• Exercise description
Among the lines of the records below, copy those that hold the word "represented".
---------- Data provided
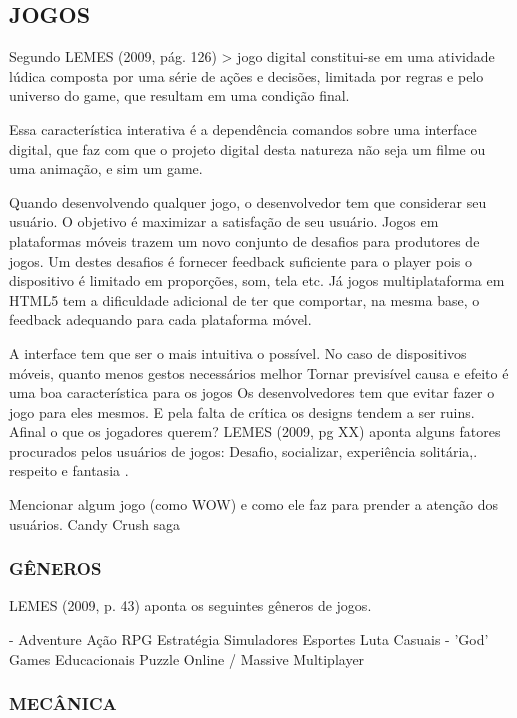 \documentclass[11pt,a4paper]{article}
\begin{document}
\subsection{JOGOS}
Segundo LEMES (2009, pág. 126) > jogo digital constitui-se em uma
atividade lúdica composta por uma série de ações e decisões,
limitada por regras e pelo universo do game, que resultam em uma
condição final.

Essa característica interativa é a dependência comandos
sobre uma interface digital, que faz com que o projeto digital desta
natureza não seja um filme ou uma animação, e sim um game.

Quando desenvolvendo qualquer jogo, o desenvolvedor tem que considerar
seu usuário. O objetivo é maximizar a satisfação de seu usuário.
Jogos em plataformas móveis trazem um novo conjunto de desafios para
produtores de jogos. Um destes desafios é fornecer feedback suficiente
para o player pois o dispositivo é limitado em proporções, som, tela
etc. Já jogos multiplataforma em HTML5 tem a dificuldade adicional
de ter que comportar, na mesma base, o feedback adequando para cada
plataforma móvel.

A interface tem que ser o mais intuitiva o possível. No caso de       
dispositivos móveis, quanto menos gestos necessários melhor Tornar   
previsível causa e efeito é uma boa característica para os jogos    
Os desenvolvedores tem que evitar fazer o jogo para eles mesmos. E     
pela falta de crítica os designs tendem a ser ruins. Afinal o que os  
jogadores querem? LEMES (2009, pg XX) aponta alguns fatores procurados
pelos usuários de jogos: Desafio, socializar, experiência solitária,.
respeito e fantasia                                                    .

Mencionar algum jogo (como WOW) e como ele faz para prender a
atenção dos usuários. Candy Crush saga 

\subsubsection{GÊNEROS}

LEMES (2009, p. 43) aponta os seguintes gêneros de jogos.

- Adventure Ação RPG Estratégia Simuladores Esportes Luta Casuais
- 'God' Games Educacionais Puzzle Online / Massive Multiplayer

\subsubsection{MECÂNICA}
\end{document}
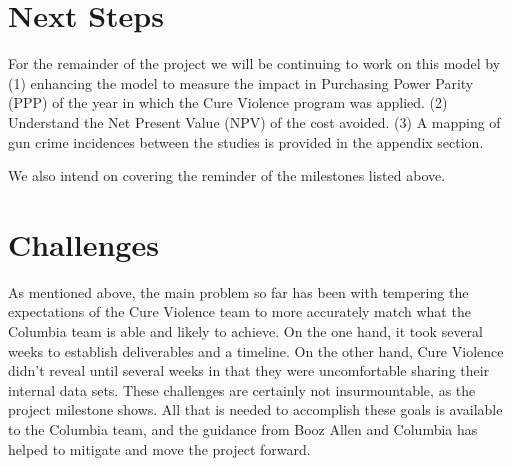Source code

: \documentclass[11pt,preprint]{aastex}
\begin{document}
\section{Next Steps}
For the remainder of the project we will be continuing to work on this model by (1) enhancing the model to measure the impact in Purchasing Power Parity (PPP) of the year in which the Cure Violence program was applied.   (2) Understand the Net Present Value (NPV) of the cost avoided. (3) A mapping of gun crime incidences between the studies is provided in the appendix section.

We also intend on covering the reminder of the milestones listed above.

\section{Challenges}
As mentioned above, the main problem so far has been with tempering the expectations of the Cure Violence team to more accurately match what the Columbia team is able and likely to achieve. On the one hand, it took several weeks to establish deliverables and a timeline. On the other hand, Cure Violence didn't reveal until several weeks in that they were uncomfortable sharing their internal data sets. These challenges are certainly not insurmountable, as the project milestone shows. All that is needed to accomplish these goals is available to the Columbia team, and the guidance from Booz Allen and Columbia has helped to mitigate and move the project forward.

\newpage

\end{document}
--------------------
---------- Data provided
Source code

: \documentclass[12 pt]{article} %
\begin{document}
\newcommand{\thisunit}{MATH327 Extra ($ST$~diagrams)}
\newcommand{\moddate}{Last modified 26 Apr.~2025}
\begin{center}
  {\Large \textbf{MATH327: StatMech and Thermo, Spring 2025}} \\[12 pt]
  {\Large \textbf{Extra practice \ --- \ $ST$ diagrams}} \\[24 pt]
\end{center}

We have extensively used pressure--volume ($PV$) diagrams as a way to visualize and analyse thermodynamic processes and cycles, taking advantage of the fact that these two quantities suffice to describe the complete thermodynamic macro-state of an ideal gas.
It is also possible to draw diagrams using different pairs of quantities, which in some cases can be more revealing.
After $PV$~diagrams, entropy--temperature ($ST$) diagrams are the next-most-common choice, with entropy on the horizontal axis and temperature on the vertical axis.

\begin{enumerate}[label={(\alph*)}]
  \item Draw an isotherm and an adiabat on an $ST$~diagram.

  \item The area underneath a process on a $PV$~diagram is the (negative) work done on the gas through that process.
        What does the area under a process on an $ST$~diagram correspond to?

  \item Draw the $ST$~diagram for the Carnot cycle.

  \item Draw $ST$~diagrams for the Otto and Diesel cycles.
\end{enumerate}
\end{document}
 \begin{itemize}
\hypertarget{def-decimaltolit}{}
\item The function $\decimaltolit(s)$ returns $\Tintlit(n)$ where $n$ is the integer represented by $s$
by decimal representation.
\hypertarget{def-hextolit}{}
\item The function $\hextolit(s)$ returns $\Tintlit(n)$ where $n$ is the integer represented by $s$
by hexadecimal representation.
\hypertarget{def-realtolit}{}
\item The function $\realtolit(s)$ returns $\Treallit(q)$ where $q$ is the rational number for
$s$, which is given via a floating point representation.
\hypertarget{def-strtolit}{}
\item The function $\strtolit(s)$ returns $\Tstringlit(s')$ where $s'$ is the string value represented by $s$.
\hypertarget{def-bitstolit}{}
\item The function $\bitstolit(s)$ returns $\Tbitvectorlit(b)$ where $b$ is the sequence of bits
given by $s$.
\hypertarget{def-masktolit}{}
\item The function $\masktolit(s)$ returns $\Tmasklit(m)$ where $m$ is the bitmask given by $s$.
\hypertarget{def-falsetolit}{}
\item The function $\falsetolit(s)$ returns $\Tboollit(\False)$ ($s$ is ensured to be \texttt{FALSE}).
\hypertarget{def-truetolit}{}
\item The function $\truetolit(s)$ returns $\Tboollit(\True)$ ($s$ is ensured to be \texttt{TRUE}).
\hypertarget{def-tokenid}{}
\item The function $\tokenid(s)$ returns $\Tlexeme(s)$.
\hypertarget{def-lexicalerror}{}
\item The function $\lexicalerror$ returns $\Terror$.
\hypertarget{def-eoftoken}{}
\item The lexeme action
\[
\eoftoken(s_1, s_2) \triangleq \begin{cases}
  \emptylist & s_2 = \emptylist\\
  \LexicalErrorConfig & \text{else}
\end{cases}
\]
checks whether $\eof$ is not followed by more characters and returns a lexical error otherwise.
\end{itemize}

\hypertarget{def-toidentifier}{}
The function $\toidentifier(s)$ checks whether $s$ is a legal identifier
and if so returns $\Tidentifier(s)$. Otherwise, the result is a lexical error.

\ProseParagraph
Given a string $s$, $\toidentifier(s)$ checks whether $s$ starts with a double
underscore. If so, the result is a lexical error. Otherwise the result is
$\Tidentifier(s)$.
--------------------
• Response area
\item The function $\decimaltolit(s)$ returns $\Tintlit(n)$ where $n$ is the integer represented by $s$
\item The function $\hextolit(s)$ returns $\Tintlit(n)$ where $n$ is the integer represented by $s$
\item The function $\strtolit(s)$ returns $\Tstringlit(s')$ where $s'$ is the string value represented by $s$.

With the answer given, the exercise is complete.